Today, we’re hoping to avoid a similar fate. Setting off just after lunch, we have plenty of daylight to burn. Our kayak launch entertains most of the people in the parking lot and leaves me caked in the pudding-like mud that lines the shore. To the right: the jagged jaw of The Rocks, reminding us of what could happen.
We paddle against the wind for half an hour before we reach what we think is Zeke’s shore. A few squadrons of gulls and terns start shouting. In retrospect, they may have been laughing: We’ve beached ourselves on a sandbar at low tide. We get out and lug the kayak some 50 yards to another section of water to start off again. Drenched by now in sweat, sand, and sunblock, we feel less like we’re exploring and more like we’re training for some sort of military exercise. There’s nothing to do but paddle on.
Zeke’s must have been otherworldly that evening decades ago, with the nocturnal sounds of creatures all around, hidden in the shadows. David, Sam, and their father left their bucket and tackle on the island and got in a line, holding fishing rods between them. David was in the middle; his father walked behind him. Water swept over The Rocks, jagged and slick. By then, it was fully dark, with no moonlight to see a clear path. Gingerly, the trio made their way back, slipping occasionally but not falling in.
Bronwyn’s recollection of the story looms over our own trip when we reach the island and leave the kayak. It’s eerily still, that slithering North Carolina summer quiet that isn’t so quiet once you realize the cicadas have been chiming the entire time. Giant, spindly-legged spiders nest between shrub leaves; sand wasp traps — those perfect funnels in the sand that ensnare unsuspecting insects — dot the ground under the trees; crabs scatter from the marsh reeds. We look for a clear path to somewhere. It seems pretty easy to get stuck here.

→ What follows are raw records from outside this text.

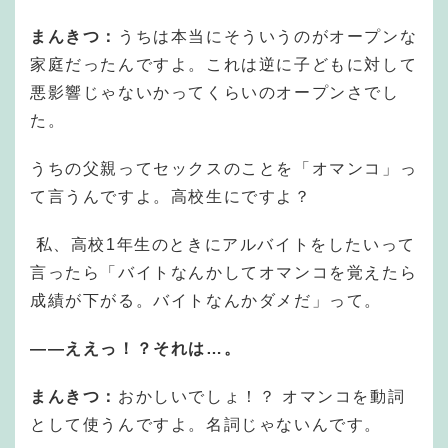
まんきつ：
うちは本当にそういうのがオープンな
家庭だったんですよ。これは逆に子どもに対して
悪影響じゃないかってくらいのオープンさでし
た。
うちの父親ってセックスのことを「オマンコ」っ
て言うんですよ。高校生にですよ？
私、高校1年生のときにアルバイトをしたいって
言ったら「バイトなんかしてオマンコを覚えたら
成績が下がる。バイトなんかダメだ」って。
―
―
ええっ！？それは…。
まんきつ：
おかしいでしょ！？ オマンコを動詞
として使うんですよ。名詞じゃないんです。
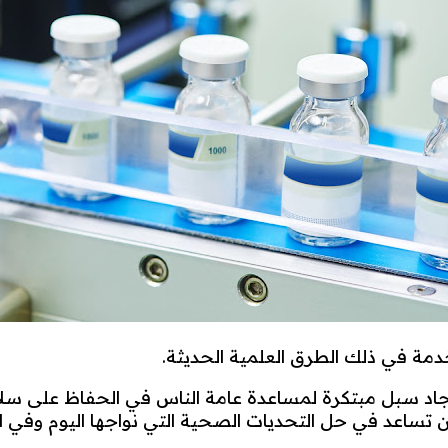
مة في ذلك الطرق العلمية الحديثة.
إيجاد سبل مبتكرة لمساعدة عامة الناس في الحفاظ على سلا
 أن تساعد في حل التحديات الصحية التي نواجها اليوم وفي 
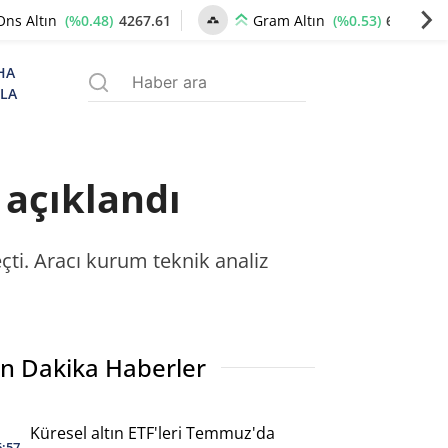
(%0.48)
4267.61
(%0.53)
6530.83
Ons Altın
Gram Altın
HA
ZLA
 açıklandı
ti. Aracı kurum teknik analiz
n Dakika Haberler
Küresel altın ETF'leri Temmuz'da
6:57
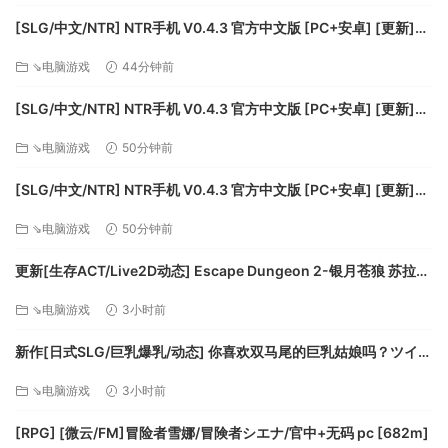
[SLG/中文/NTR] NTR手机 V0.4.3 官方中文版 [PC+安卓] [更新]
[FM/490M/百度]
⇘电脑游戏
44分钟前
[SLG/中文/NTR] NTR手机 V0.4.3 官方中文版 [PC+安卓] [更新]
[FM/490M/百度]
⇘电脑游戏
50分钟前
[SLG/中文/NTR] NTR手机 V0.4.3 官方中文版 [PC+安卓] [更新]
[FM/490M/百度]
⇘电脑游戏
50分钟前
更新[生存ACT/Live2D动态] Escape Dungeon 2-银月苍狼 苏拉尔
Escape Dungeon 2 ～ 銀月蒼き狼 シュラル ver2.2 官中步兵版
⇘电脑游戏
3小时前
+DLC [3.30G][百度]
新作[日式SLG/巨乳爆乳/动态] 你喜欢双马尾的巨乳姑娘吗？ツイン
テールの巨乳娘は好きですか？ 生肉版 [300M][百度]
⇘电脑游戏
3小时前
[RPG] [微云/FM]冒险者雪娜/冒険者シエナ/官中+无码 pc [682m]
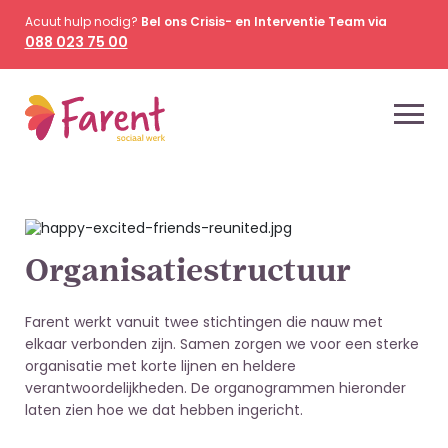
Acuut hulp nodig?
Bel ons Crisis- en Interventie Team via
088 023 75 00
Organisatiestructuur
Farent werkt vanuit twee stichtingen die nauw met
elkaar verbonden zijn. Samen zorgen we voor een sterke
organisatie met korte lijnen en heldere
verantwoordelijkheden. De organogrammen hieronder
laten zien hoe we dat hebben ingericht.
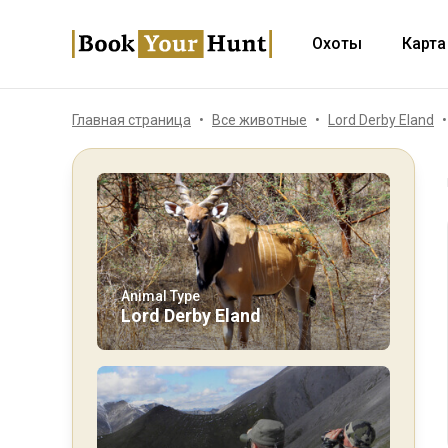
Охоты
Карта
Главная страница
Все животные
Lord Derby Eland
Animal Type
Lord Derby Eland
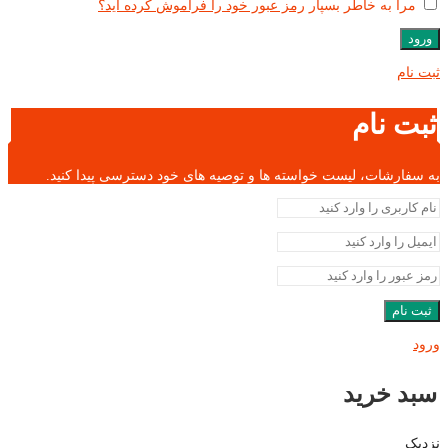
مرا به خاطر بسپار
رمز عبور خود را فراموش کرده اید؟
ورود
ثبت نام
ثبت نام
به سفارشات، لیست خواسته ها و توصیه های خود دسترسی پیدا کنید.
ثبت نام
ورود
سبد خرید
نزدیک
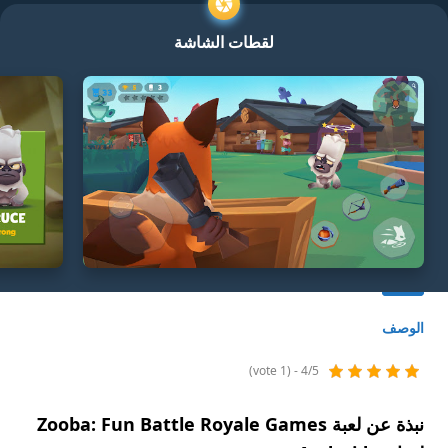
لقطات الشاشة
الوصف
4/5 - (1 vote)
نبذة عن لعبة Zooba: Fun Battle Royale Games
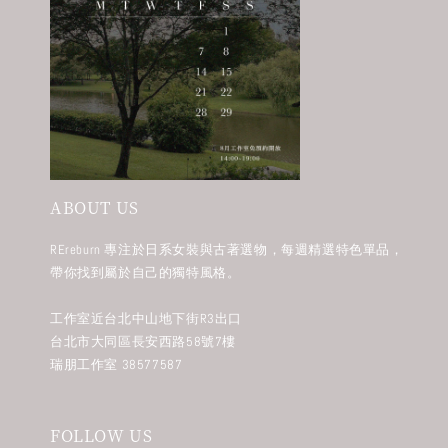
ABOUT US
REreburn 專注於日系女裝與古著選物，每週精選特色單品，
帶你找到屬於自己的獨特風格。
工作室近台北中山地下街R3出口
台北市大同區長安西路58號7樓
瑞朋工作室 38577587
FOLLOW US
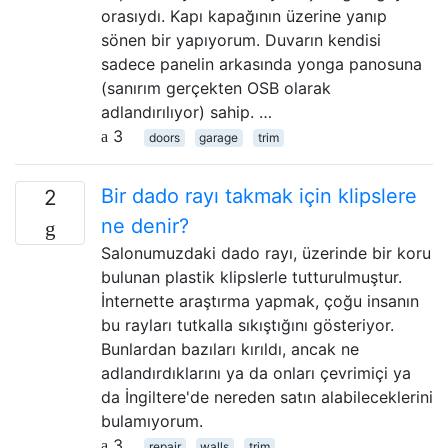
orasıydı. Kapı kapağının üzerine yanıp
sönen bir yapıyorum. Duvarın kendisi
sadece panelin arkasında yonga panosuna
(sanırım gerçekten OSB olarak
adlandırılıyor) sahip. …
3
doors
garage
trim
Bir dado rayı takmak için klipslere
2
ne denir?
Salonumuzdaki dado rayı, üzerinde bir koru
bulunan plastik klipslerle tutturulmuştur.
İnternette araştırma yapmak, çoğu insanın
bu rayları tutkalla sıkıştığını gösteriyor.
Bunlardan bazıları kırıldı, ancak ne
adlandırdıklarını ya da onları çevrimiçi ya
da İngiltere'de nereden satın alabileceklerini
bulamıyorum.
3
repair
walls
trim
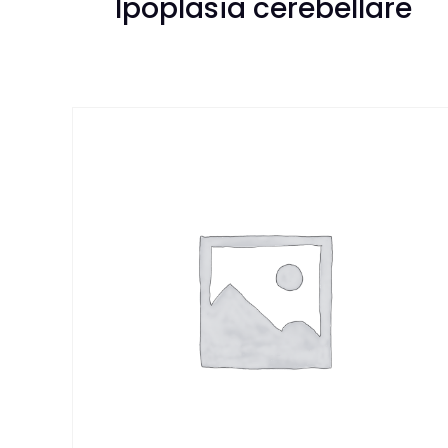
Ipoplasia cerebellare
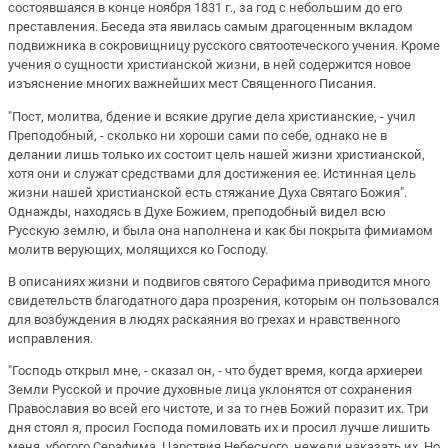
состоявшаяся в конце ноября 1831 г., за год с небольшим до его
преставления. Беседа эта явилась самым драгоценным вкладом
подвижника в сокровищницу русского святоотеческого учения. Кроме
учения о сущности христианской жизни, в ней содержится новое
изъяснение многих важнейших мест Священного Писания.
"Пост, молитва, бдение и всякие другие дела христианские, - учил
Преподобный, - сколько ни хороши сами по себе, однако не в
делании лишь только их состоит цель нашей жизни христианской,
хотя они и служат средствами для достижения ее. Истинная цель
жизни нашей христианской есть стяжание Духа Святаго Божия".
Однажды, находясь в Духе Божием, преподобный видел всю
Русскую землю, и была она наполнена и как бы покрыта фимиамом
молитв верующих, молящихся ко Господу.
В описаниях жизни и подвигов святого Серафима приводится много
свидетельств благодатного дара прозрения, которым он пользовался
для возбуждения в людях раскаяния во грехах и нравственного
исправления.
"Господь открыл мне, - сказал он, - что будет время, когда архиереи
Земли Русской и прочие духовные лица уклонятся от сохранения
Православия во всей его чистоте, и за то гнев Божий поразит их. Три
дня стоял я, просил Господа помиловать их и просил лучше лишить
меня, убогого Серафима, Царствия Небесного, нежели наказать их. Но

The first path we find fizzles at an old bonfire site littered with beer cans, so we stick to the shoreline, stepping over a city of crabs toward the riverside beach. Animal tracks appear in the sand, most likely fox or coyote, predators of the sea turtles that lay their eggs on the beach by Zeke’s Island Reserve.
As we walk toward another stretch of the jetty, the foam from the brackish water of the Cape Fear skitters across the sand, blown into tiny rolling balls. Bronwyn points out that they look like bit players in a Pixar film, in a hurry to advance a plot somewhere. A long path of concrete rolls out to the island’s tip, and to our left is a series of marsh lagoons. White egrets stand silently in the water, protected from predators by reeds and sharp rocks. We sit for a moment, baking in the late-afternoon heat. We imagine what it would be like to be stuck here.
When David, Sam, and their father finally reached the shore, their car — a VW Bug — was submerged about halfway up its wheels in water from the tide. Their hearts sank — it was a long walk back to their home outside of Wilmington. Just then, headlights came around the bend toward the parking lot. It was their mother, who had come looking when they didn’t get back in time for dinner. She didn’t say anything in the car, but the boys were sure that she would give their dad unshirted hell later for putting them in that situation.
Neither Bronwyn nor I ever met her grandfather. He died 11 years after the fishing trip in ’63, but his wife remained in Carolina Beach. Bronwyn, our brother, and I spent much of our childhood in these waters and on these roads, breathing this hot air, and squinting into the horizon from the beach. And if her grandfather hadn’t decided to make that dark trek on those rocks, we wouldn’t have come to see this island ourselves, tracing the path of the people who raised us.